Mesh : Female Male Humans Sedentary Behavior Bayes Theorem Cross-Sectional Studies Latent Class Analysis Accelerometry Exercise

来  源:   DOI:10.1371/journal.pone.0283884   PDF(Pubmed)

Abstract:
BACKGROUND: Latent class analysis (LCA) identifies distinct groups within a heterogeneous population, but its application to accelerometry-assessed physical activity and sedentary behavior has not been systematically explored. We conducted a systematic scoping review to describe the application of LCA to accelerometry.
METHODS: Comprehensive searches in PubMed, Web of Science, CINHAL, SPORTDiscus, and Embase identified studies published through December 31, 2021. Using Covidence, two researchers independently evaluated inclusion criteria and discrepancies were resolved by consensus. Studies with LCA applied to accelerometry or combined accelerometry/self-reported measures were selected. Data extracted included study characteristics and both accelerometry and LCA methods.

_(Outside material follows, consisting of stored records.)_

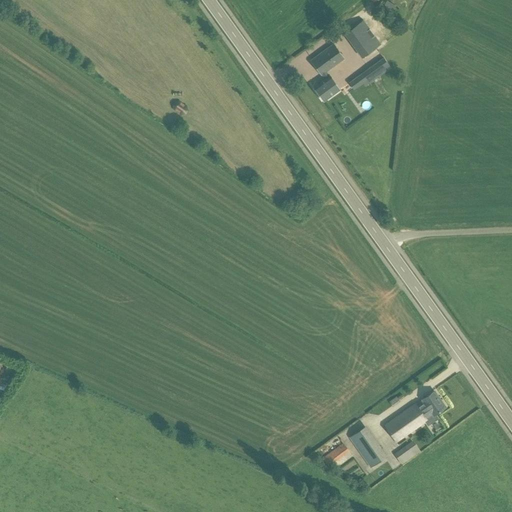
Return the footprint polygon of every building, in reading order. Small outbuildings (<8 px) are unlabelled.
[(387,13),(392,6),(383,0),(379,7),(387,13)] [(356,21),(342,31),(362,58),(380,43),(375,37),(371,40),(356,21)] [(335,44),(310,60),(322,74),(323,73),(326,72),(345,58),(335,44)] [(384,57),(349,82),(354,89),(362,84),(365,87),(391,68),(384,57)] [(327,79),(314,88),(324,101),(339,89),(330,76),(329,77),(326,72),(323,73),(327,79)] [(187,108),(177,102),(174,108),(184,114),(187,108)] [(415,404),(385,425),(396,441),(426,419),(427,421),(434,416),(433,414),(444,406),(433,391),(422,399),(424,402),(417,407),(415,404)] [(396,397),(389,401),(392,406),(399,402),(396,397)] [(385,456),(364,427),(351,436),(372,465),(385,456)] [(415,441),(396,454),(403,464),(421,451),(415,441)] [(343,442),(322,457),(328,466),(349,450),(343,442)]
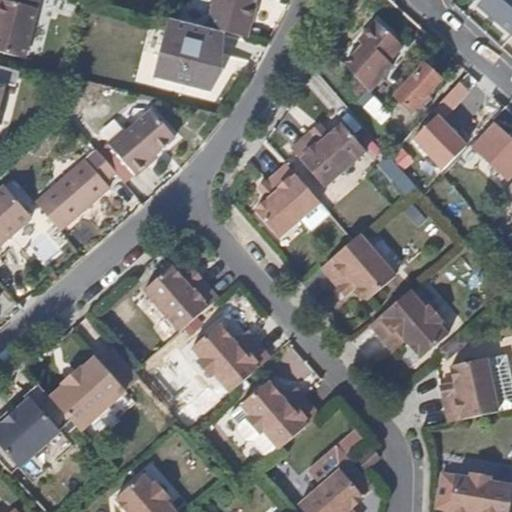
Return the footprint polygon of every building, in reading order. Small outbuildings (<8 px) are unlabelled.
[(0,0),(0,55),(21,60),(33,10),(31,9),(33,0),(0,0)] [(206,16),(203,28),(216,32),(240,38),(244,24),(246,25),(251,5),(248,5),(248,0),(208,0),(205,13),(206,16)] [(511,37),(511,0),(484,0),(479,6),(511,37)] [(216,32),(203,28),(162,17),(160,24),(155,39),(161,42),(151,79),(204,94),(217,71),(206,68),(216,32)] [(399,50),(373,24),(355,43),(359,47),(340,66),(364,94),(389,68),(385,64),(399,50)] [(442,83),(424,66),(393,97),(410,114),(442,83)] [(13,72),(0,68),(0,84),(9,87),(13,72)] [(466,94),(457,86),(428,116),(436,124),(466,94)] [(369,99),(360,107),(376,125),(385,118),(369,99)] [(170,139),(148,113),(122,135),(106,149),(130,178),(144,166),(142,163),(170,139)] [(364,155),(339,125),(325,138),(322,135),(315,141),(309,134),(289,152),(293,157),(322,190),(364,155)] [(511,175),(511,146),(492,127),(469,152),(503,185),(511,175)] [(322,135),(316,128),(309,134),(315,141),(322,135)] [(447,145),(430,129),(414,145),(441,170),(463,149),(453,139),(447,145)] [(122,135),(119,131),(103,145),(106,149),(122,135)] [(390,157),(379,167),(404,197),(416,187),(390,157)] [(125,190),(104,165),(52,210),(76,239),(119,204),(115,198),(125,190)] [(316,205),(283,167),(262,186),(269,194),(262,200),(265,202),(251,214),(275,241),(289,229),(316,205)] [(511,181),(501,193),(511,203),(511,181)] [(0,242),(27,219),(0,186),(0,242)] [(269,194),(262,186),(255,192),(262,200),(269,194)] [(326,217),(316,205),(289,229),(300,240),(326,217)] [(76,239),(52,210),(42,218),(67,247),(76,239)] [(397,284),(357,237),(350,243),(317,272),(335,291),(341,285),(348,293),(352,290),(369,308),(397,284)] [(179,283),(168,270),(140,294),(175,336),(203,312),(215,301),(197,281),(192,286),(185,278),(179,283)] [(197,281),(191,274),(185,278),(192,286),(197,281)] [(348,293),(341,285),(335,291),(341,299),(348,293)] [(446,336),(408,292),(378,318),(367,328),(382,346),(389,339),(397,348),(402,344),(417,361),(431,350),(446,336)] [(231,344),(216,328),(187,353),(196,363),(195,369),(204,380),(211,381),(225,397),(254,372),(266,361),(249,341),(241,348),(235,341),(231,344)] [(249,341),(243,334),(235,341),(241,348),(249,341)] [(397,348),(389,339),(382,346),(390,354),(397,348)] [(122,394),(93,360),(79,372),(78,371),(60,386),(61,388),(48,399),(77,433),(93,419),(106,408),(122,394)] [(498,415),(486,360),(448,368),(450,387),(446,388),(447,396),(439,398),(445,426),(498,415)] [(280,402),(265,384),(236,409),(245,419),(244,425),(253,436),(262,437),(275,453),(315,419),(298,398),(290,405),(284,398),(280,402)] [(447,396),(446,388),(437,390),(439,398),(447,396)] [(298,398),(292,392),(284,398),(290,405),(298,398)] [(57,433),(28,399),(13,412),(0,422),(0,449),(16,468),(57,433)] [(0,422),(13,412),(9,408),(0,415),(0,422)] [(110,412),(106,408),(93,419),(97,423),(110,412)] [(360,443),(352,433),(304,475),(318,490),(295,510),(296,511),(349,511),(361,501),(353,492),(362,484),(341,459),(360,443)] [(377,462),(369,452),(354,465),(362,475),(377,462)] [(468,479),(439,473),(431,511),(507,511),(511,487),(488,483),(486,478),(471,476),(468,479)] [(148,489),(140,478),(113,501),(121,511),(169,511),(161,503),(163,496),(155,487),(148,489)]
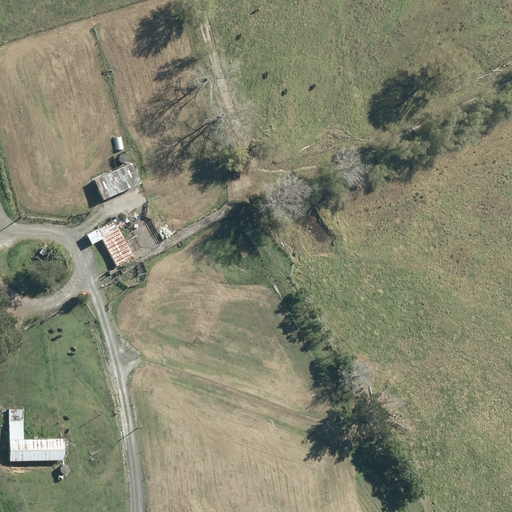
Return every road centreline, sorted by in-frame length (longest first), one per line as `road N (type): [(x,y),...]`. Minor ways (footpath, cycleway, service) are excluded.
road 1 (unknown): [(346,0),(388,134),(511,359)]
road 2 (track): [(0,230),(47,233),(80,248),(114,339),(138,511)]
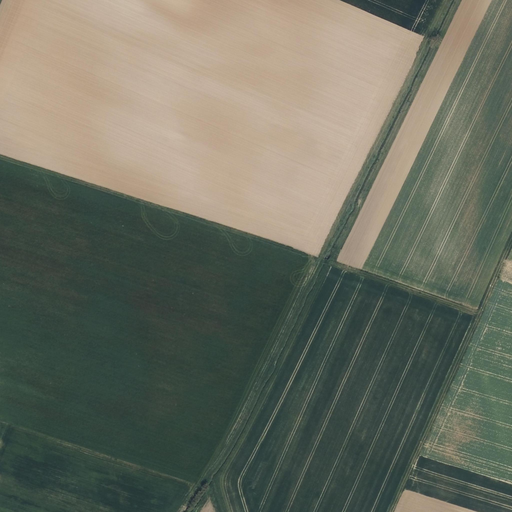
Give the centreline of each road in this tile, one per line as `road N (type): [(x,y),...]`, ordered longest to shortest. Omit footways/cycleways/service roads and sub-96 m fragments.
road 1 (track): [(0,157),(479,313)]
road 2 (track): [(392,511),(511,241)]
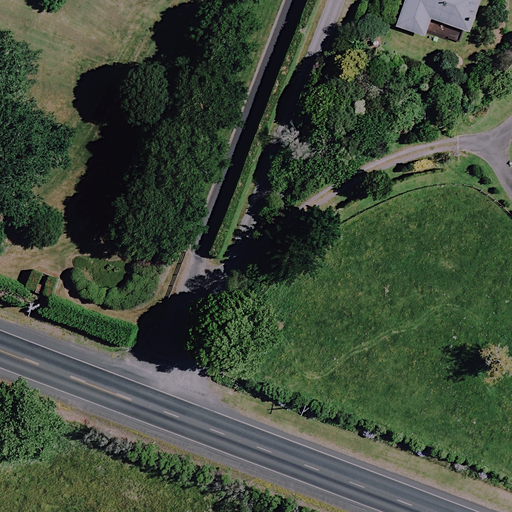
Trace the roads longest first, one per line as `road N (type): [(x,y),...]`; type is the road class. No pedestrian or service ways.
road 1 (unclassified): [(134,401),(291,0)]
road 2 (primary): [(134,401),(428,511)]
road 3 (primary): [(0,349),(134,401)]
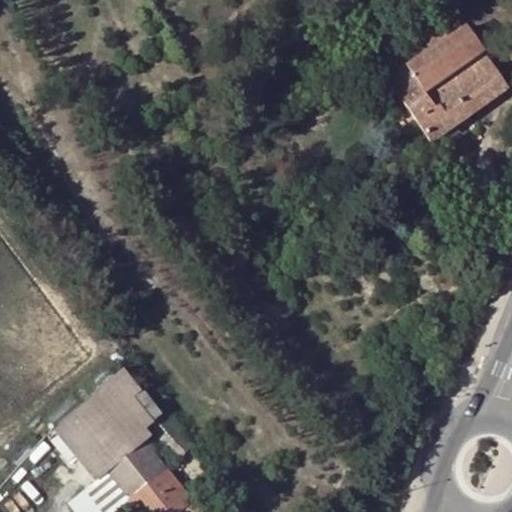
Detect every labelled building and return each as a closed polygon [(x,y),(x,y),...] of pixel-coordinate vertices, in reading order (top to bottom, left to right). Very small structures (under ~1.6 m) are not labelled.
[(495,8),(498,0),(458,0),(456,4),(489,22),(495,8)] [(453,15),(396,56),(377,71),(386,82),(400,100),(431,143),(453,127),(507,87),(453,15)] [(400,100),(386,82),(358,104),(371,121),(400,100)] [(431,143),(439,153),(461,138),(453,127),(431,143)] [(121,405),(141,389),(142,388),(123,367),(94,392),(79,406),(69,415),(85,434),(121,405)] [(161,414),(141,389),(121,405),(140,430),(148,426),(160,415),(161,414)] [(190,446),(160,415),(148,426),(179,458),(190,446)] [(197,511),(192,504),(146,441),(106,470),(108,473),(128,501),(136,511),(197,511)] [(128,501),(108,473),(96,482),(68,503),(74,511),(113,511),(118,509),(128,501)]
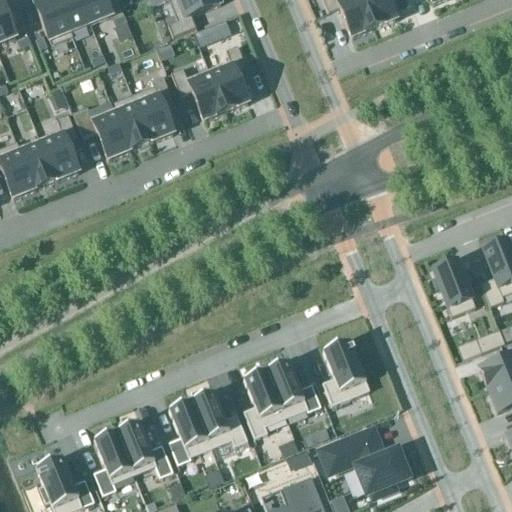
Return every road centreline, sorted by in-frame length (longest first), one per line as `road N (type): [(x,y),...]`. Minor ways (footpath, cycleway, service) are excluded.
road 1 (tertiary): [(0,375),(325,203)]
road 2 (tertiary): [(314,176),(0,347)]
road 3 (residential): [(42,437),(370,303)]
road 4 (residential): [(290,114),(0,234)]
road 5 (residential): [(485,478),(407,287)]
road 6 (residential): [(370,303),(449,493)]
road 7 (residential): [(321,77),(511,0)]
road 8 (tertiary): [(511,84),(353,157)]
road 9 (tertiary): [(366,190),(511,137)]
road 10 (residential): [(396,261),(511,214)]
road 11 (residential): [(244,0),(290,114)]
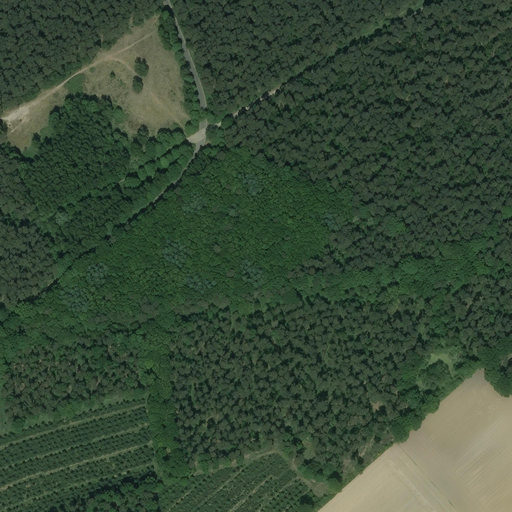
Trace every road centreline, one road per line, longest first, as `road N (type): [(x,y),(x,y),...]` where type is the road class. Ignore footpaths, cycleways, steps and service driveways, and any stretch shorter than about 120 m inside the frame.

RESULTS: Of 2555 papers found, 66 full-text papers were screened, and 12 papers (11 cross-sectional, 1 cohort) from 8 unique studies were included. Study sample sizes ranged from 217-7931 (mean 2249, standard deviation 2780). Across 8 unique studies, latent class variables included measures of physical activity (100%) and sedentary behavior (75%). About two-thirds (63%) of the studies used accelerometry only and 38% combined accelerometry and self-report to derive latent classes. The accelerometer-based variables in the LCA model included measures by day of the week (38%), weekday vs. weekend (13%), weekly average (13%), dichotomized minutes/day (13%), sex specific z-scores (13%), and hour-by-hour (13%). The criteria to guide the selection of the final number of classes and model fit varied across studies, including Bayesian Information Criterion (63%), substantive knowledge (63%), entropy (50%), Akaike information criterion (50%), sample size (50%), Bootstrap likelihood ratio test (38%), and visual inspection (38%). The studies explored up to 5 (25%), 6 (38%), or 7+ (38%) classes, ending with 3 (50%), 4 (13%), or 5 (38%) final classes.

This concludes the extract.